HUNTINGTON, W.Va. (WSAZ) -- Choosing a name for Marshall University's new recreation center has become a center of controversy.
The building is the latest addition to the growing Marshall campus. But putting a name on the new recreation center would take a $10 million donation. That amounts to one third of the total cost of the center, as well as the university's policy for naming rights.
Professor Nicholas Freidin is one of many faculty members and students who say the rec center should be named after Dr. Paul Ambrose, a Marshall alumnus who died on Flight 77 that crashed into the Pentagon on Sept. 11, 2001.
"He's the kind of student we wish we had more of," Freidin said.
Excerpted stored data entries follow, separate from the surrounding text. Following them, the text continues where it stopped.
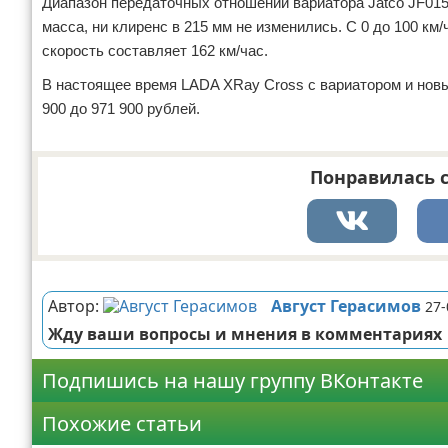
Диапазон передаточных отношений вариатора Jatco JF015E
масса, ни клиренс в 215 мм не изменились. С 0 до 100 км
скорость составляет 162 км/час.
В настоящее время LADA XRay Cross с вариатором и новы
900 до 971 900 рублей.
Понравилась с
Реклама
Автор:
Август Герасимов
27-
Жду ваши вопросы и мнения в комментариях
Подпишись на нашу группу ВКонтакте
Похожие статьи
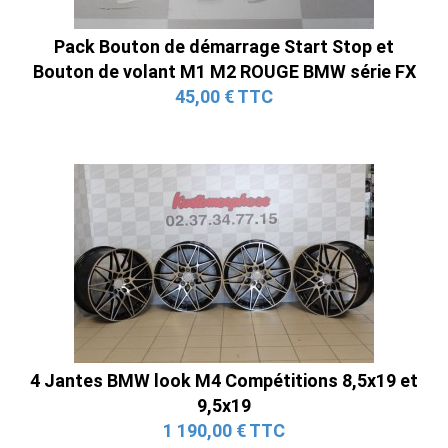
Pack Bouton de démarrage Start Stop et
Bouton de volant M1 M2 ROUGE BMW série FX
45,00 € TTC
4 Jantes BMW look M4 Compétitions 8,5x19 et
9,5x19
1 190,00 € TTC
Recently, a walking and biking path was named after Ambrose, who researched the obesity problem in Appalachia. The Marshall Faculty Senate approved a recommendation the rec center be named after Ambrose, but Marshall President Stephen Kopp did not forward the recommendation on to the Board of Governors whose members make the final decision.
"My heart goes out to Paul Ambrose’s family, and the circumstances surrounding his death were tragic," Kopp is reported as saying. "But we have to look at this from a long-term point of view. It is incumbent upon the Board of Governors and myself to do everything we can to raise funds to offset further escalation in fees and membership costs."
Freidin responded by saying, "It is (Kopp's) job to get enough money for the university but I think there are other ways to do it."
Members of the honorary society representing sociology students started a petition with 700 signatures in favor of naming the rec center after Ambrose.